Ricarda Merbeth got another good reception from the Bayreuth audience but I find her a rather careful singer without the heart-on-her-sleeve approach to the role that would convince me of her psychotic obsession for the Dutchman. She was returning as so too was Christa Mayer as Mary who as before sang well and repeated her portrayal of a suitably officious factory manager. Also back was Benjamin Bruns as the overeager, wonderfully comic and sweetly sung Steersman. As great as Peter Rose’s strong resonant singing was as a dependable and avuncular Daland – replete with broad comedy and lots of fiddling with his glasses – would he have been much different when singing the role in a production at Covent Garden, Munich or anywhere else for that matter.
In these days of a paucity of Wagner heroic tenors Andreas Schager – whilst ‘treading water’ waiting to take over as Parsifal full-time next year – appeared luxury casting as Erik. This is (usually) a fairly insignificant role but however well – or loudly – Schager sang it looked when he was onstage as if he thought the opera’s title was ‘Erik the Handyman’ rather than ‘The Flying Dutchman’. He tended to unbalance the ensemble somewhat making all eyes turn to him to watch whatever he was irrelevantly getting up to.
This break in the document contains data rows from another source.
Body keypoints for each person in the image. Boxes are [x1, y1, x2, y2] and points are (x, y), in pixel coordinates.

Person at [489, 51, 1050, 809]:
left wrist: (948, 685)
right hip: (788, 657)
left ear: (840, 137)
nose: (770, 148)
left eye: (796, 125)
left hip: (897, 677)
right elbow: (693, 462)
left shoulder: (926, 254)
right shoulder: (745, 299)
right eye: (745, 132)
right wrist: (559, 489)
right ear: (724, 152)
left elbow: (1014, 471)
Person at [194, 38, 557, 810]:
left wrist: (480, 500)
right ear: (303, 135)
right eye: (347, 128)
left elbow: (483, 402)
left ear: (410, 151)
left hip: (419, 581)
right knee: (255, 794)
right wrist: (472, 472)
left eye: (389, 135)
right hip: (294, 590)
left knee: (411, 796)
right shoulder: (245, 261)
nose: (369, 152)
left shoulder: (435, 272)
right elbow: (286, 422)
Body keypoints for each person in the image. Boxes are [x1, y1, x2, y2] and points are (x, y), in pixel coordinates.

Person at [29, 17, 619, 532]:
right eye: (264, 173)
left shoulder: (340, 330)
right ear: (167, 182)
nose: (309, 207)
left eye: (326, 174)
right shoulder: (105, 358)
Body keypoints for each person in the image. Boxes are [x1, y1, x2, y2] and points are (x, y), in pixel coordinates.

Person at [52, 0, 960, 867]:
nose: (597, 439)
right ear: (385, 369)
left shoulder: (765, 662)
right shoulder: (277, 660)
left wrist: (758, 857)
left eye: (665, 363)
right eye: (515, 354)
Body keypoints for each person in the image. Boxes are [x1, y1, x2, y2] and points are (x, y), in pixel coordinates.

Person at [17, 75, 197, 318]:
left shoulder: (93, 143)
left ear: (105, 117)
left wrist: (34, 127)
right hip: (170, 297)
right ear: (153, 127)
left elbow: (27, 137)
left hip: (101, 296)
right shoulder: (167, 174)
I had first heard Christian Thielemann conducting this Hollander and wrote how ‘it was just a little bland and needed more drama regardless of how superbly detailed, transparent and natural it all sounded’. Last year it was conducted for the first time by Axel Kober and I thought much the same about his account. What a different a year makes – or maybe it was just me? – as despite my earlier reservations about the singing, orchestrally this was as fine a Der fliegende Hollander as I can remember hearing with the apprentice surpassing the Wagnerian master. As always it was impeccably played by the orchestra and received a tempestuous performance conducted forcefully by Kober ‘mit Gewitter und Sturm’. My final words – as nearly always in this opera – must be for the truly magnificent Bayreuth chorus (directed as ever by Eberhard Friedrich) who excelled again here and often on their own make any increasingly demanding pilgrimage to Bayreuth truly worthwhile.